Tue Nov 5 11:07:08 UTC 2013

On Mon, 2013-11-04 at 08:24 -0500, Steve Grubb wrote:

Thanks Steve.

I did a little experimentation today.

On a system that generates around 7500 audit events every five minutes I
changed, without success, the following:

In auditd.conf
- changed num_logs from 9 to 5 although I didn't expect a change as I
move out the rolled over (audit.log.?) log files as part of the
processing so there shouldn't be a big file rename impost
- changed priority_boost from 4 to 8

In audit.rules
- changed backlog from 32K to 64K to 96K to 128K
- changed rules to reduce the recorded events per 5 minute interval from
7500 to 500-600 for the same period.

This particular system is running audit-1.8.2-el5 but I see a similar
problem on a RHEL 6.4 box which I believe is running audit-2.2-2.el6.
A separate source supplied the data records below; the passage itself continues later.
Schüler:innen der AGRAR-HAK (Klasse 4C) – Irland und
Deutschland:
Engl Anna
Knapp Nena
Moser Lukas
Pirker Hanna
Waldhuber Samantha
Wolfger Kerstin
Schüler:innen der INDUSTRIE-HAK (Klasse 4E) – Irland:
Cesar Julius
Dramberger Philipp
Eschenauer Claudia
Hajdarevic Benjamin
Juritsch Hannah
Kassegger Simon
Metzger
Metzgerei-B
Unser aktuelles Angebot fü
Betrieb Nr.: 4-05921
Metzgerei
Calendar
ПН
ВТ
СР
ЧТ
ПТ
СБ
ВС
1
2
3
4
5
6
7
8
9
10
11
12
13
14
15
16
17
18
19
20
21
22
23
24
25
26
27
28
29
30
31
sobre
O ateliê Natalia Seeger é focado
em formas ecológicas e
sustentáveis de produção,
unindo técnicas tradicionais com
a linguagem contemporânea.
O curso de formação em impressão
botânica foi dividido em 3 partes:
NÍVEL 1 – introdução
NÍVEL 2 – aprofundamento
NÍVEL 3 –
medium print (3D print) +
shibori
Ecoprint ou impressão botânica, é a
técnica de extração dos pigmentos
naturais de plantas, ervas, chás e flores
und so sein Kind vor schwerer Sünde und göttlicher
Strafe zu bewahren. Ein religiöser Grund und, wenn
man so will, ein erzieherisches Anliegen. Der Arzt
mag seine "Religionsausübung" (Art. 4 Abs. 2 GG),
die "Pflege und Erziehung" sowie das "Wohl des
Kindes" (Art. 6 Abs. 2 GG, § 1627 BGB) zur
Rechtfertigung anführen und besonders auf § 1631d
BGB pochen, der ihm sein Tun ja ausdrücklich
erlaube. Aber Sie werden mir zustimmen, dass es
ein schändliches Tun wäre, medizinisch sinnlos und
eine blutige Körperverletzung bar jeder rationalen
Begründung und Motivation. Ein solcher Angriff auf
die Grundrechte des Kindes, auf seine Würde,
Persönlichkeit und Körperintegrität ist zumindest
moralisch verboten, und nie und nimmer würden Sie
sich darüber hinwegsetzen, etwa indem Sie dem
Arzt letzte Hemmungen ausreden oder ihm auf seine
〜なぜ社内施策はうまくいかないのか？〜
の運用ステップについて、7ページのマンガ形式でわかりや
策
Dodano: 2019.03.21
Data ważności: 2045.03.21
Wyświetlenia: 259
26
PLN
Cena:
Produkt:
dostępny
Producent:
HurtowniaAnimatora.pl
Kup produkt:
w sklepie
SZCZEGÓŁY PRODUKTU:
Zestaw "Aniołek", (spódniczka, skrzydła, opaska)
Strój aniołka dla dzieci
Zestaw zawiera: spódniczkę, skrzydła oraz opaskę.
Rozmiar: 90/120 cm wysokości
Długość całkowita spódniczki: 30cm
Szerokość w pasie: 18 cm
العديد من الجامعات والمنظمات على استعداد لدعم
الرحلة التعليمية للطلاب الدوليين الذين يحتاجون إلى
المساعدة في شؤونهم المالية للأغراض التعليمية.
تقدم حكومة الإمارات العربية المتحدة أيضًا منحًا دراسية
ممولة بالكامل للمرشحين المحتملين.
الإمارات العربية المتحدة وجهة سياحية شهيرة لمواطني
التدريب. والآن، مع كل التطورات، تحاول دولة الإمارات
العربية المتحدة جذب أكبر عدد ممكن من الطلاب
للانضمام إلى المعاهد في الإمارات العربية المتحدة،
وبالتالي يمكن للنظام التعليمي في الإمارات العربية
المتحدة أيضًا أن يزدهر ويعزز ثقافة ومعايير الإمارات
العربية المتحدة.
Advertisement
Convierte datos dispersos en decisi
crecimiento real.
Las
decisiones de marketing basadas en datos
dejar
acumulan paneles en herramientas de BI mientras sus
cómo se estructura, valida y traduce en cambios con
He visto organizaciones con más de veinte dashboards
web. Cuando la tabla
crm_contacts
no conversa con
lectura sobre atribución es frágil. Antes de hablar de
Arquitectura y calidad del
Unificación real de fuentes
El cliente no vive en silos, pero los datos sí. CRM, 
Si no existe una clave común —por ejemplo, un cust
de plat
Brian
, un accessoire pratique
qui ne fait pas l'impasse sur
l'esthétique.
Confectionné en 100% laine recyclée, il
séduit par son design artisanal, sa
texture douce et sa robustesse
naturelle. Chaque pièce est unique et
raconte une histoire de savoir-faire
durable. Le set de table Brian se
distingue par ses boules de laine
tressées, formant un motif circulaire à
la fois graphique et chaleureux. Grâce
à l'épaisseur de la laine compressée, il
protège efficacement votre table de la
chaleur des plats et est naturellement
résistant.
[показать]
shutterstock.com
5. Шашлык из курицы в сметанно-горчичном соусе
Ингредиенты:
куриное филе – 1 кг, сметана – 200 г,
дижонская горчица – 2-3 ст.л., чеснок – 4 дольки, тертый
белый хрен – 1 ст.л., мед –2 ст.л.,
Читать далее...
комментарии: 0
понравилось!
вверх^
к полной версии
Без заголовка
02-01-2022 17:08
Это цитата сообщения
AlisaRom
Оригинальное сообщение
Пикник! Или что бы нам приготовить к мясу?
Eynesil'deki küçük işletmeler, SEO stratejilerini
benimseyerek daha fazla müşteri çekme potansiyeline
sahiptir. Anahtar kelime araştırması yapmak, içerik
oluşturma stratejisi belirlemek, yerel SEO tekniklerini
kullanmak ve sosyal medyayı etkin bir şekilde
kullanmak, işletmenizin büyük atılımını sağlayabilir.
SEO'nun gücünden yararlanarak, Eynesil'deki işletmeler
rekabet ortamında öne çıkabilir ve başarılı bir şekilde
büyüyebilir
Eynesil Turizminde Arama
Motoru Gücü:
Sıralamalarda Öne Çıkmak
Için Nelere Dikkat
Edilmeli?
I did note that if I executed the sync(1) command before signaling
auditd to roll over (ie execute /bin/kill -s USR1 pid) the error
SOMETIMES did not appear.

So I am a little bit lost.

I believe that the actual effect is just
- the cost of two additional lines in /var/log/messages
- the loss a few logs

My actual process is to
a. roll over the log file
b. run an ausearch --interpret like command

Perhaps my alternative is to modify my ausearch-like command to be state
full and have it process only new events as per a patch I made to
ausearch some time back

        Subject: 	[PATCH] ausearch: Add checkpoint capability and have
        incomplete logs carry forward when processing multiple audit.log
        files
        Date: 	05/11/2013 03:59:34 PM

Am open to any suggestions ... I think the key issue is that I reduced
the generated commends into audit.log from 7500 to 600 per five minute
interval but I still see the error.

Rgds
> On Monday, November 04, 2013 07:46:18 PM Burn Alting wrote:
> > Hi,
> > 
> > I have some quite busy hosts, that emit the following errors when I
> > request the audit log file is rolled over (via a kill -s USR1
> > auditdpid).
> > 
> >   Error receiving audit netlink packet(No buffer space available)
> >   Error sending signal_info request (No buffer space available)
> > 
> > >From reading earlier posts (circa 2009) it would appear my options are
> > 
> > a. Increase backlog buffer (currently 32768)
> > b. Increase priority_boost (currently 4)
> > c. Reduce the number of log files (currently 9)
> 
> Another corollary to this is that you can increase the file size and decrease 
> the total files which would help on rotation. 
> 
> 
> > Does anyone have a feel for which of the above should offer the best
> > return?
> 
> There are 2 more options:
> 
> 1) Review the rules to make sure you are not getting events that you really do 
> not need. If you have a lot of false positives, then you might add some 
> arguments that better narrow the results. For example, perhaps you have this 
> rule:
> 
> -a always,exit -F arch=b64 -S clock_settime -k time-change
> 
> This can give a lot of false positives. The one that really matters is when a 
> program sets CLOCK_REALTIME (the wall clock). So, the rule can be re-written 
> as:
> 
> -a always,exit -F arch=b64 -S clock_settime -F a0=0 -k time-change
> 
> which narrows its scope.
> 
> 2) You might experiment with cgroups.
> 
> 
> > Are their other configuration parameters I could adjust (aside from
> > changing my ruleset in audit.rules)?
> 
> There might be general disk tuning parameters in sysctl that could help as 
> well. Choice of file system also has performance impacts. I haven't done any 
> experimenting on the performance side, but I know there are people here that 
> also have very busy systems.
> 
> -Steve